I’ve tried nuclide.io but I was quite disapointed from it. What are you using right now?
what is the best IDE for React?
I use Sublime Text and the babel plugin and the oceanic color scheme (plus a ton of other plugins). Works really well. Haven’t experimented with eslint+react or flow integration, yet, though.
I started playing around with Nuclide. I don’t really have a favorite at the moment. I’ve been trying a bunch of them. What didn’t you like about Nuclide?
it was slow and it makes my atom crash.
I was also expecting and auto completition for Flow objects but it was not present
I installed Nuclide cuz of some of the React Native stuff they had built in. The ‘style inspector’ they have is cool but I was really disappointed that it doesn’t let you edit the styles of your RN app like you can in Chrome when inspecting styles of a web page.
I was really hopeful for Nuclide but after a few days of getting frustrated with its responsiveness, I went back To WebStorm.
@marher do you use babel and eslint?

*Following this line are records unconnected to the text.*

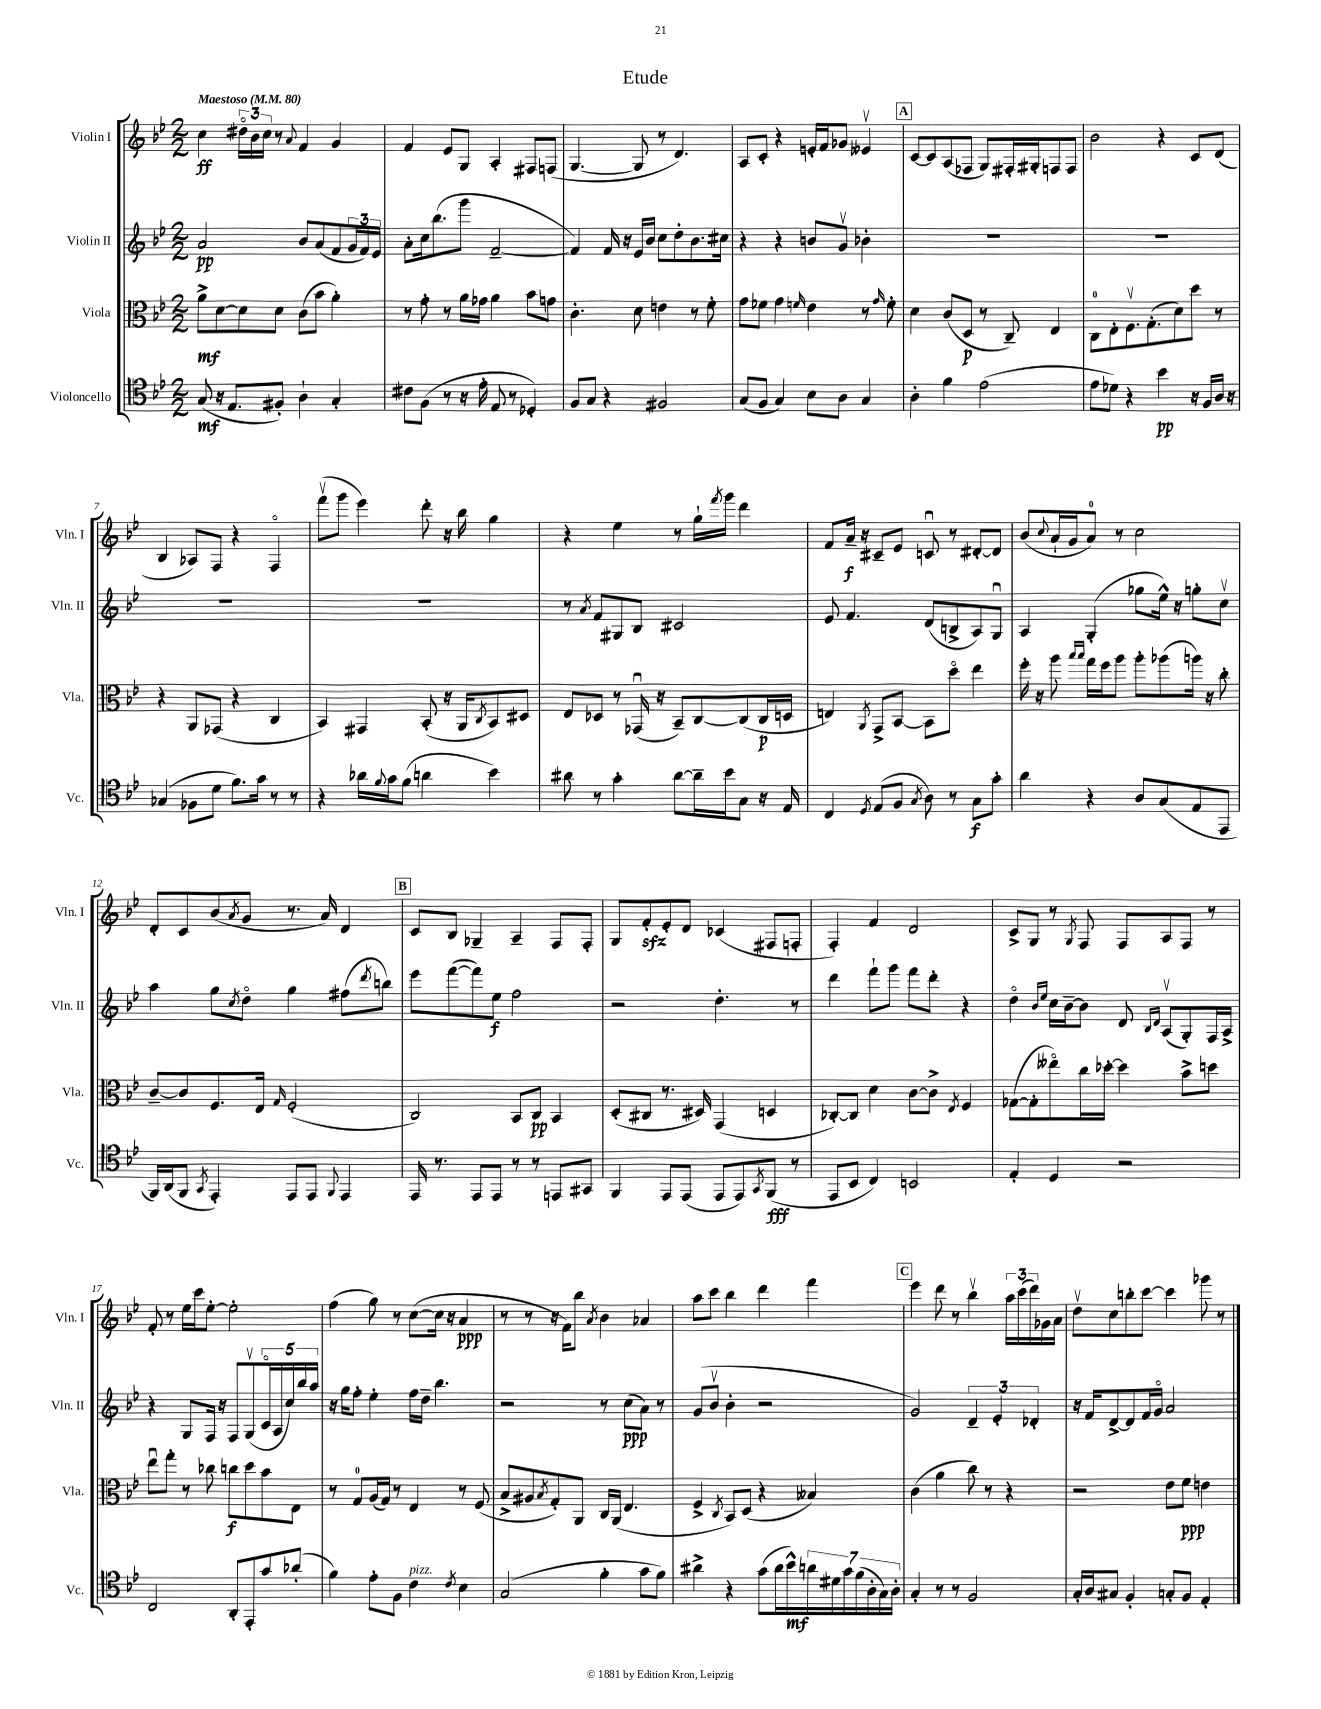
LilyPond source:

\header { title = "Etude" }
<<
\new StaffGroup <<
\new Staff = "s0" \with { instrumentName = "Violin I" shortInstrumentName = "Vln. I" } {
    \clef treble \key bes \major \numericTimeSignature \time 2/2 \tempo "Maestoso" 4 = 80
    c''4\ff \tuplet 3/2 { dis''16\flageolet bes'16 c''16 } r8 \appoggiatura { a'8 } f'4 g'4 |
    f'4 ees'8 g8 a4-. fis8 f8( |
    g4.~ g8 r8 d'4.) |
    a8 c'8-. r4 e'16-. f'16 ges'8 eeses'4\upbow |
    \mark \markup { \box "A" } c'8~ c'8 a8( fes8 g8) fis16-. gis16-. f8 f8 |
    bes'2 r4 c'8 d'8( |
    bes4 aes8) f8 r4 f4\flageolet |
    f'''8\upbow( g'''8 ees'''4) d'''8-. r16 bes''16 g''4 |
    r4 ees''4 r8 g''16-! \acciaccatura { f'''8 } g'''16 d'''4 |
    f'8 a'16--\f r16 cis'8-- ees'8 c'8\downbow r8 dis'8~-. dis'8 |
    bes'8( \appoggiatura { c''8 } a'16-! g'16 a'8-0) r8 c''2 |
    d'8-. c'8 bes'8( \acciaccatura { a'8 } g'8 r8. a'16) d'4 |
    \mark \markup { \box "B" } c'8 bes8 ges4-- a4-- f8 f8-. |
    g8 f'8-.\sfz ees'8-. d'8 ces'4( fis8 f8-. |
    f4-.) f'4 d'2 |
    c'8-> g8 r8 \acciaccatura { g8 } f8 f8 a8 f8 r8 |
    f'8-. r8 ees''16 c'''16 ees''8~-. ees''2-. |
    f''4( g''8) r8 c''8~( c''16 r16 a'4\ppp |
    r8 r8 r16 f'16) bes''8 \acciaccatura { a'8 } bes'4 aes'4 |
    a''8 c'''8 bes''4 d'''4 f'''4 |
    \mark \markup { \box "C" } ees'''4 d'''8 r8 bes''4\upbow \tuplet 3/2 { a''16 c'''16( d'''16) } ges'16 a'16 |
    d''8\upbow c''8 b''8-. c'''8~ c'''4 ges'''8 r8 \bar "|." |
}
\new Staff = "s1" \with { instrumentName = "Violin II" shortInstrumentName = "Vln. II" } {
    \clef treble \key bes \major \numericTimeSignature \time 2/2
    a'2\pp bes'8 a'8( f'8 \tuplet 3/2 { g'16 f'16) ees'16 } |
    a'8-. c''16 bes''8.( g'''8 f'2~-- |
    f'4) f'16 r16 ees'16 bes'16 c''8 d''8-. bes'8. cis''16 |
    r4 r4 b'8 g'8\upbow bes'4-. |
    \mark \markup { \box "A" } R1 |
    R1 |
    R1 |
    R1 |
    r8 \acciaccatura { a'8 } f'8 gis8 bes8 cis'2 |
    ees'8 f'4. d'8( b8-> a8) g8\downbow |
    a4 g4-.( ges''8 ees''16-^) r16 g''8-. c''8\upbow |
    a''4 g''8 \acciaccatura { c''8 } d''8\flageolet g''4 fis''8( \acciaccatura { d'''8 } b''8) |
    \mark \markup { \box "B" } ees'''8 f'''8~( f'''8) ees''8\f f''2 |
    r2 d''4.-. r8 |
    d'''4 f'''8-! g'''8 f'''8 d'''8-. r4 |
    d''4\flageolet \grace { bes'16 ees''16 } c''16 bes'16~-- bes'8 d'8 \grace { bes16 d'16 } a8\upbow( g8-.) f16 a16-> |
    r4 g8 f16 r16 f8 g8\upbow( \tuplet 5/4 { c'16\flageolet a16 c''16) bes''16 a''16 } |
    r16 g''16 f''8-. ees''4-. f''16 d''16-- bes''4. |
    r2 r8 c''8\ppp( a'8) r8 |
    g'8( bes'8\upbow bes'4-. r2 |
    \mark \markup { \box "C" } g'2) \tuplet 3/2 { d'4-- ees'4-. des'4-. } |
    r16 f'16 d'8~-> d'8 f'16 g'16\flageolet a'2 \bar "|." |
}
\new Staff = "s2" \with { instrumentName = "Viola" shortInstrumentName = "Vla." } {
    \clef alto \key bes \major \numericTimeSignature \time 2/2
    a'8->\mf d'8~ d'8 d'8 c'8( bes'8 a'4-.) |
    r8 g'8-. r8 a'16 ges'16 a'4 bes'8 g'8 |
    c'4.-. d'8 e'4 r8 f'8-. |
    g'8 fes'8 g'4 \grace { f'16 } ees'4 r8 \grace { g'16 } f'8-. |
    \mark \markup { \box "A" } d'4 c'8( d8\p r8 c8--) ees4 |
    c8-0 ees8-. f8.\upbow g8.-.( d'8) d''8 r8 |
    r4 a,8 ges,8( r4 c4 |
    bes,4) gis,4 bes,8-.( r16 a,16 \acciaccatura { c8 } bes,8) dis8 |
    ees8 des8 r8 ges,16\downbow( r16 bes,8--) c8~ c8( c16\p d16 |
    e4) \acciaccatura { a,8 } g,8-> bes,8~ bes,8 d''8\flageolet ees''4 |
    f''16-. r16 a''8 \grace { bes''16 bes''16 } g''16 f''16 a''8 a''8-. aes''8( a''16) r16 c''8-. |
    c'8~-- c'8 f8. ees16 \grace { g16 } f2-.( |
    \mark \markup { \box "B" } c2) bes,8 c8\pp bes,4 |
    d8-.( cis8 r8. dis16) g,4( d4 |
    ces8~-.) ces8 d'4 c'8~ c'8-> \acciaccatura { ees8 } f4 |
    ges8~( ges8-. eeses''8\flageolet) c''16 des''16~-. des''4 bes'8-> d''8 |
    ees''8\downbow g''8-. r8 ces''8 c''8\f d''8 bes'8 ees8 |
    r8 g8-0 a16( g16) r8 ees4 r8 f8( |
    bes8-> ais8 \acciaccatura { bes8 } g8-.) a,8 c16 a,16( ees4. |
    f4-> \acciaccatura { c8 } bes,8) d8( r4 beses4) |
    \mark \markup { \box "C" } c'4( a'4 c''8) r8 r4 |
    r2 ees'8 f'8\ppp e'4 \bar "|." |
}
\new Staff = "s3" \with { instrumentName = "Violoncello" shortInstrumentName = "Vc." } {
    \clef tenor \key bes \major \numericTimeSignature \time 2/2
    g8\mf( r16 ees8. fis8-.) a4-! g4-. |
    cis'8 f8( r8 r16 ees'16-. ees8 r8 des4-.) |
    f8 g8 r4 fis2 |
    g8( f8 g4) bes8 a8 g4 |
    \mark \markup { \box "A" } a4-. f'4 ees'2( |
    ees'8 des'8) r4 bes'4\pp r16 f16 a16 r16 |
    ges4( fes8 d'8 f'8.) g'16 r8 r8 |
    r4 aes'16 \appoggiatura { f'8 } g'16 f'8( a'4 bes'4) |
    ais'8 r8 g'4-. ais'8~ ais'16-- bes'16 g8 r16 ees16 |
    c4 \acciaccatura { d8 } ees8( f8 \acciaccatura { g8 } a8) r8 g8\f g'8-. |
    a'4 r4 a8 g8( ees8 ees,8 |
    f,16) a,16( f,8 \acciaccatura { g,8 } ees,4-.) ees,8 ees,8 \appoggiatura { f,8 } ees,4 |
    \mark \markup { \box "B" } ees,16 r8. ees,8 ees,8 r8 r8 e,8 gis,8 |
    f,4 ees,8 ees,8( ees,8 ees,8) \acciaccatura { g,8 } f,8\fff( r8 |
    ees,8 bes,8 c4) b,2 |
    ees4-. d4 r2 |
    c2 a,8-. ees,8-. g'8 aes'8-.( |
    f'4) ees'8-. f8 c'4^\markup { \italic "pizz." } \acciaccatura { c'8 } bes4 |
    g2( f'4-. g'8 f'8) |
    ais'4-> r4 g'8( ais'16 bes'16-^\mf) \tuplet 7/4 { a'16 dis'16 g'16 f'16( a16-. g16) a16-. } |
    \mark \markup { \box "C" } g4-. r8 r8 f2 |
    g16-. a16 gis8 f4-. g8-. f8 ees4-. \bar "|." |
}
>>
>>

I’m not using it basically becouse I was not able to configure the eslint plugin to make it work in the same way of the eslint cli command.
Since we develop our server using Rails and have been using RubyMine for that, I continued using it for React code as well. I like it very much. It supports javascript code tooling just as good as any other languages. I think it’s the same as what WebStorm is, just supports Ruby in addition. My favorite feature is ability to debug Jest tests we write.

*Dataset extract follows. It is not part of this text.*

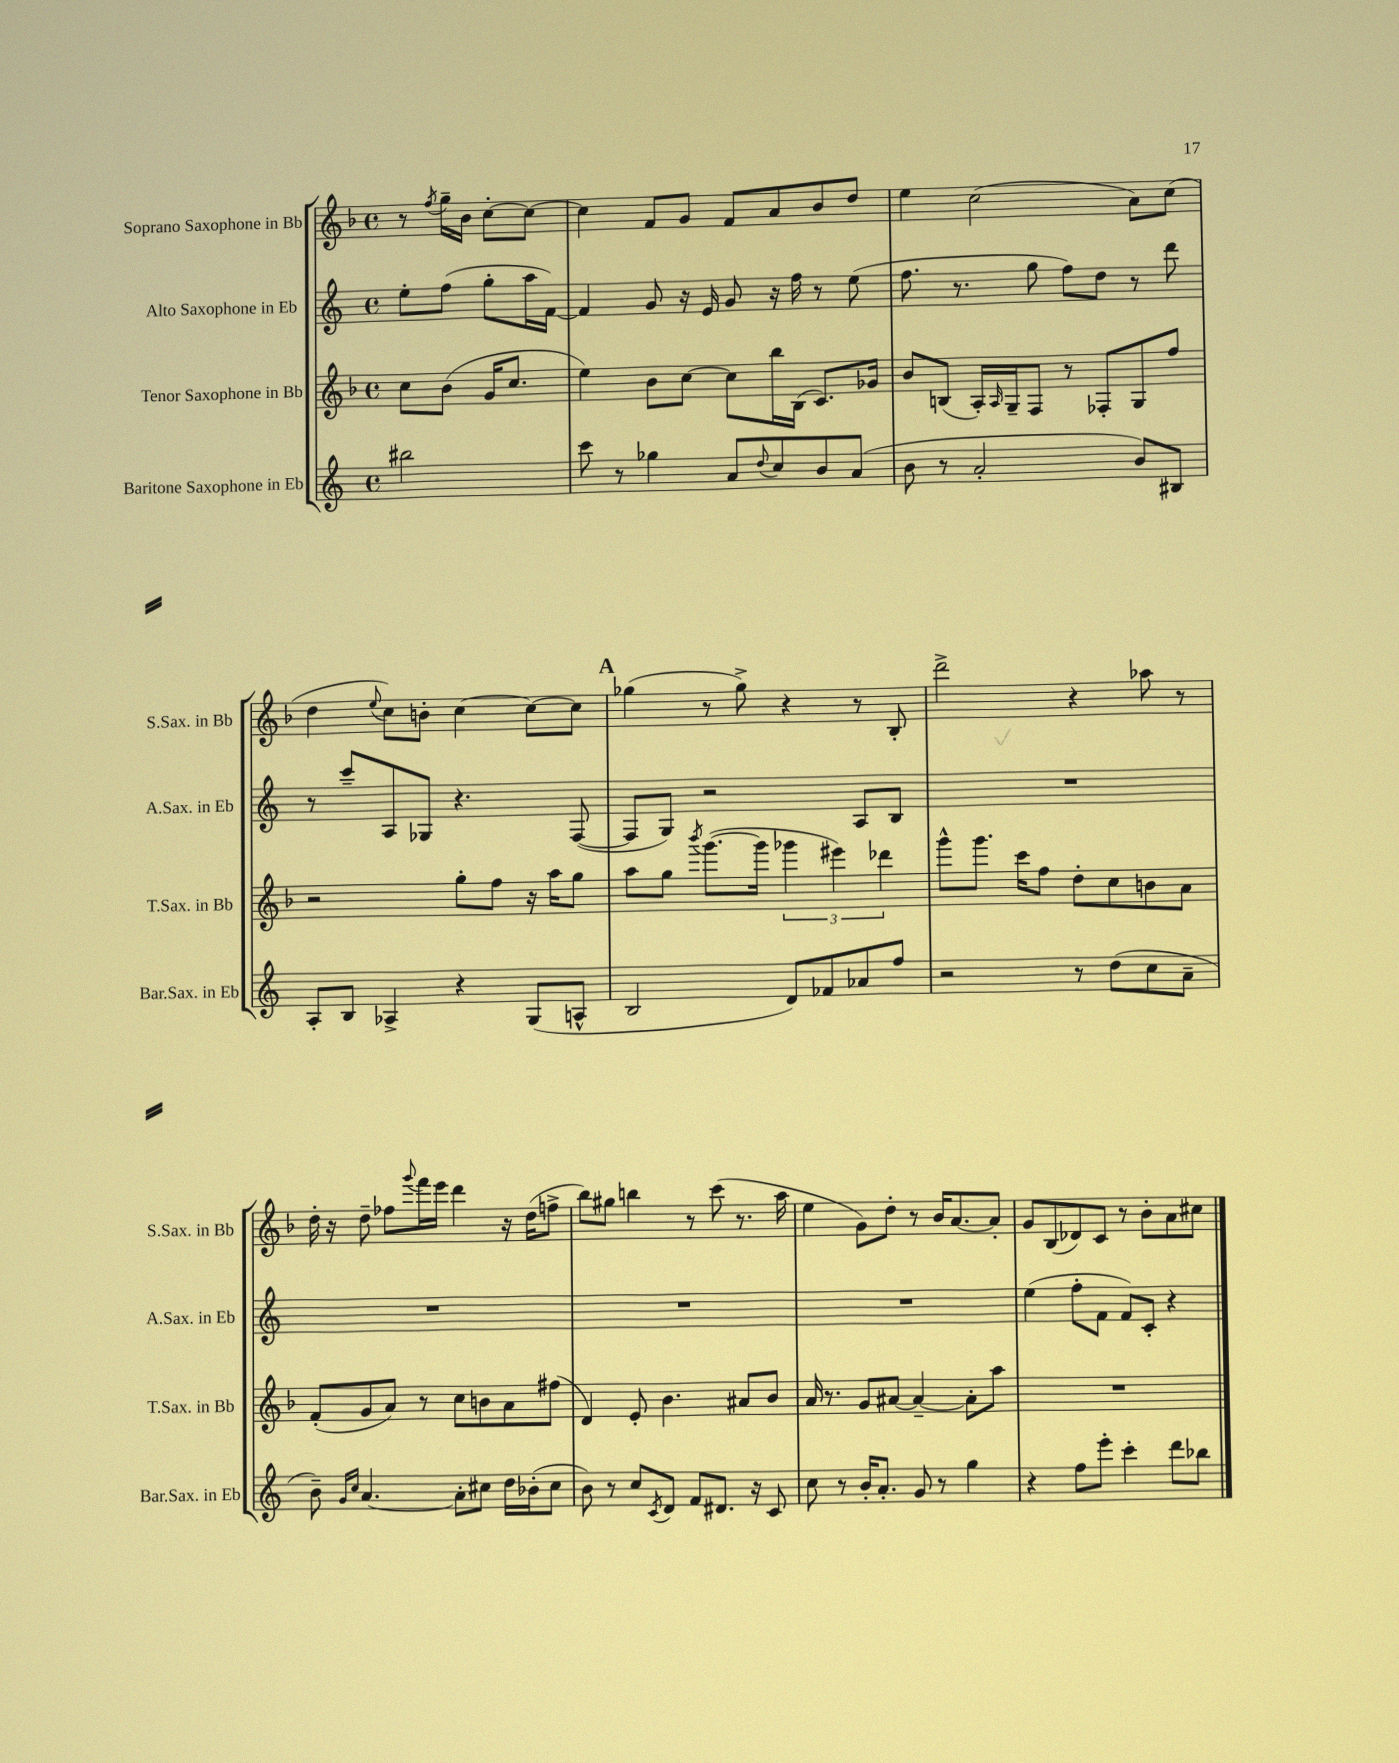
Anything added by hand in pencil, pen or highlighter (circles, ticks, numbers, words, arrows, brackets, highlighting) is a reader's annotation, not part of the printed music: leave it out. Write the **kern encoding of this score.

You probably have already tried this but eslint-plugin-react plug-in has been working well for me and I invoke eslint on my chain of grunt tasks.
@jurgob - No, I’m not. Webstorm gives me problems with configuring also other plugins (eg. compass)
I don’t want to be “that guy”, but I love using vim for react (and other) development. I get most things that the big boy IDEs provide in a much more lightweight environment, plus far better keybindings. It’s not for everyone, but it should be on any list of the top choices.
I usually use emacs and did put some effort in setting it up for jsx but I didn’t like the result. For that reason, I use webstorm to learn react.
I must say I have not tried react and vim. Is jsx code indenting ok on vim?
I use Emacs with web-mode with great success. Here you can read about setting it up: https://truongtx.me/2014/03/10/emacs-setup-jsx-mode-and-jsx-syntax-checking
Can’t speak to Emacs, but Webstorm is the only one that truly does formatting correctly, compared to Atom and Sublime. Atom’s formatting (to be fair, third party) is atrocious.
I’m currently using SublimeText with react-snippets, and jscs for code style checking.
WebStorm has great support for JavaScript, React, ES2015 (some newer)… And their are always improving…
do you use eslint? is it working good with WebStorm? My problem was that I was not able to make it work as the cli tools are working
Yes we use eslint and eslint-plugin-react and WebStorm handles that… It supports almost all of the latest js libs/utils we use.
We do how ever run eslint cli pre-publish to get a list of all lint errors. You can however use “Inspect code” and ther you get all eslint errors + many more
Visual Studio Code, really awesome editor (and not to be confused with Visual Studio ;-))
Apparently I missed your reply a couple months ago. In case it’s at all relevant still, vim gives me perfect indentation for JSX components. You can check out my vim config on github.